Here's where all the smoke and mirrors ends and a glimpse into the life of a custom-furniture maker begins. Education enables us to understand truly the difference between a handmade piece of furniture and those mass-manufactured pieces available to everyone everywhere for a reduced price. Can a table from West Elm hold your coffee and look good? Sure. Will it last a lifetime? Will it live and grow with you? Most likely not. Through the process section, I'll show you what consideration is taken into each project I receive, from the beginning stages all the way through to the final product. You'll begin to see how handmade truly eclipses mass-made.

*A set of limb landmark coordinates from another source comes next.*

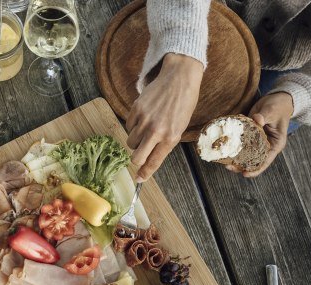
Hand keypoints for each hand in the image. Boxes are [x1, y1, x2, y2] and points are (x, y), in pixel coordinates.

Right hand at [127, 53, 203, 181]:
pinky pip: (128, 126)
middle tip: (142, 151)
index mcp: (170, 137)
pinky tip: (144, 118)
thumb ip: (164, 144)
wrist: (179, 78)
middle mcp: (156, 130)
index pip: (153, 162)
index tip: (139, 179)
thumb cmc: (183, 104)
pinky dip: (133, 126)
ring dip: (136, 140)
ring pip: (130, 141)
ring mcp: (144, 120)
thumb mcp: (179, 128)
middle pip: (136, 156)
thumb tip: (149, 160)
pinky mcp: (136, 109)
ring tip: (146, 130)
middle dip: (137, 158)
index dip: (144, 173)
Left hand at [227, 92, 292, 176]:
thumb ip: (264, 116)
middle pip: (253, 160)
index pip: (266, 160)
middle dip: (241, 165)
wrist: (276, 99)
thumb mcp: (273, 111)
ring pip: (245, 153)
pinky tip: (223, 147)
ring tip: (223, 159)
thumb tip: (256, 120)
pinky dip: (233, 145)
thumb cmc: (278, 106)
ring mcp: (257, 140)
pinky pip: (240, 142)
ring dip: (234, 157)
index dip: (256, 169)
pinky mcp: (249, 134)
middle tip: (228, 166)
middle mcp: (266, 145)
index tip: (245, 174)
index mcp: (275, 144)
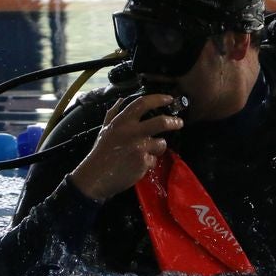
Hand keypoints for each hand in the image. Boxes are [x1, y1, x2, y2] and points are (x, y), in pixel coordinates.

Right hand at [69, 94, 183, 201]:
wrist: (95, 177)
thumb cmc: (100, 153)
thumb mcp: (104, 129)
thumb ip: (113, 114)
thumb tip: (120, 100)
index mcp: (121, 121)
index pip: (142, 103)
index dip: (158, 99)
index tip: (169, 99)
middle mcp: (132, 131)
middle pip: (161, 122)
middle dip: (173, 122)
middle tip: (179, 122)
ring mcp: (139, 147)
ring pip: (161, 143)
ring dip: (159, 147)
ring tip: (150, 152)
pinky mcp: (143, 161)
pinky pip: (154, 159)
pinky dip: (149, 162)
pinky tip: (139, 165)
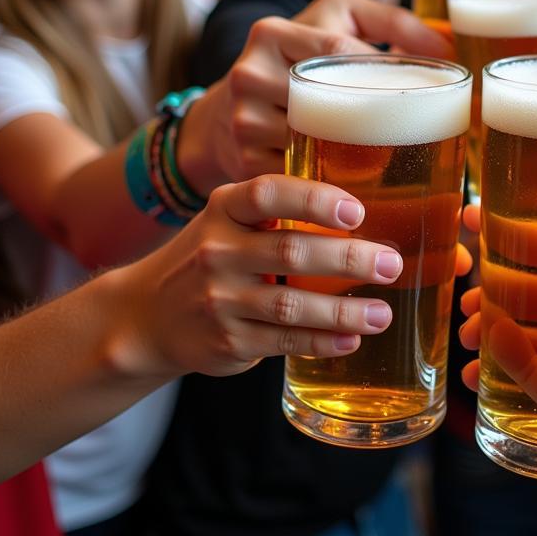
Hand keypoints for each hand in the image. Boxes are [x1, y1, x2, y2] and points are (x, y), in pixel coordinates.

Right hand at [112, 174, 402, 378]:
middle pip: (292, 251)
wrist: (145, 316)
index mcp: (224, 209)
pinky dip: (323, 341)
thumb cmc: (210, 258)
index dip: (314, 200)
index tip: (357, 211)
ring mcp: (221, 299)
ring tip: (382, 313)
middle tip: (391, 264)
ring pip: (293, 304)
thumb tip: (361, 214)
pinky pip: (285, 342)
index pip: (269, 193)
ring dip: (344, 310)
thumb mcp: (228, 222)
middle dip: (349, 258)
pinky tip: (352, 339)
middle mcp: (218, 251)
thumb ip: (278, 213)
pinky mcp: (227, 340)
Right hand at [180, 0, 452, 189]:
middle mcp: (250, 75)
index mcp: (272, 33)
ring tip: (403, 162)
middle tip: (425, 128)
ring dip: (361, 156)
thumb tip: (449, 44)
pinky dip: (335, 185)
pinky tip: (367, 187)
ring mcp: (243, 122)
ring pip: (317, 143)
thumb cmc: (299, 60)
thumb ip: (392, 23)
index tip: (423, 84)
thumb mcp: (336, 21)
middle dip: (378, 116)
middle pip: (328, 99)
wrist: (225, 113)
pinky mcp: (246, 163)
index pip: (339, 48)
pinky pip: (302, 177)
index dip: (383, 68)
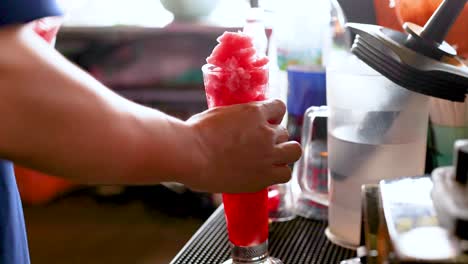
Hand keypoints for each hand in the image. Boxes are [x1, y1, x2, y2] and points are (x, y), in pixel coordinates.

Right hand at [185, 99, 301, 192]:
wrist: (191, 155)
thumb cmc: (195, 134)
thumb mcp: (217, 115)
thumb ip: (234, 118)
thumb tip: (233, 122)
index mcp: (254, 112)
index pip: (279, 107)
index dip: (273, 116)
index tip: (267, 122)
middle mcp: (266, 132)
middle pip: (285, 132)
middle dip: (274, 137)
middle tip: (261, 145)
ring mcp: (267, 154)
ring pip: (293, 151)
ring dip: (284, 153)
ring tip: (271, 159)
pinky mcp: (264, 176)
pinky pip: (286, 174)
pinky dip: (279, 172)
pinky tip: (267, 173)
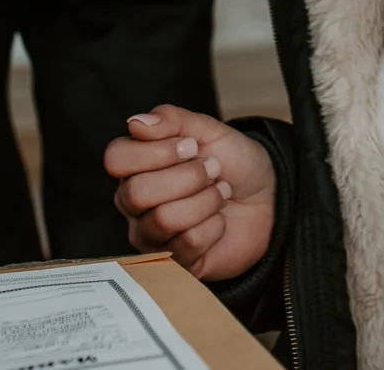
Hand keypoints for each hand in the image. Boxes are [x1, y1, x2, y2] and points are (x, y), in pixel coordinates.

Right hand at [105, 104, 276, 281]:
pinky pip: (188, 243)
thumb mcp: (208, 131)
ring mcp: (151, 236)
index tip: (191, 145)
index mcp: (135, 167)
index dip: (155, 151)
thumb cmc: (232, 163)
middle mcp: (134, 204)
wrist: (267, 197)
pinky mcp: (175, 263)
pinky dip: (215, 225)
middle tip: (213, 168)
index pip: (116, 159)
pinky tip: (219, 219)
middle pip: (138, 193)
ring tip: (221, 191)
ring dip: (206, 200)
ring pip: (164, 219)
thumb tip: (137, 123)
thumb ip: (172, 120)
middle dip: (188, 177)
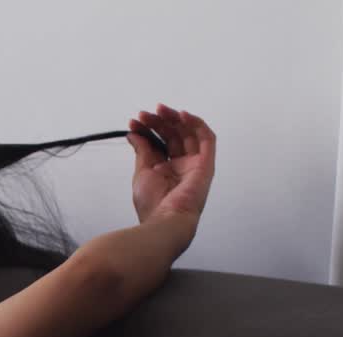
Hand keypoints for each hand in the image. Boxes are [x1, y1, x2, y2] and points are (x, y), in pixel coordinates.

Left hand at [126, 103, 215, 226]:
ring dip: (175, 119)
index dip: (148, 130)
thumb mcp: (142, 171)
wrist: (165, 220)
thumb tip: (135, 133)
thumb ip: (142, 150)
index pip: (160, 142)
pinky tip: (182, 115)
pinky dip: (197, 124)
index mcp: (167, 169)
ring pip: (189, 133)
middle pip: (174, 135)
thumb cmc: (153, 204)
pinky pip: (207, 139)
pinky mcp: (206, 165)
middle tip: (146, 114)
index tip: (135, 122)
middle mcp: (182, 166)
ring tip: (159, 110)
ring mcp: (195, 165)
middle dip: (159, 122)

The process begins with discussing which materials you would like used for your particular piece. I then sort through FSC-certified lumber to hand-pick the best boards for your piece taking into consideration the wood's grain, timbre, and overall character.
Milling is where rough lumber becomes square, flat, and thicknessed stock. This is also when I can begin to create a relationship with the wood being used for your piece. This is where I can start to layout and design with the wood, using grain to book match, waterfall, or continue across as set of drawers to create a pleasing look.
How a piece goes (and stays) together is all about the joinery. From mortise and tenon joints to hand-cut dovetails, the joinery of a piece is decided upon by it's overall construction and style.
Finishing is what brings everything together. This is when the wood finally becomes alive and all the inherent beauty of the board is able to come to light. What finish is used is dictated by its use; where high-traffic pieces like dining tables will receive a film finish, other austere pieces like side or end tables may receive a hand-rubbed oil and wax finish. Favorite finishes include shellac & wax, and oil and wax.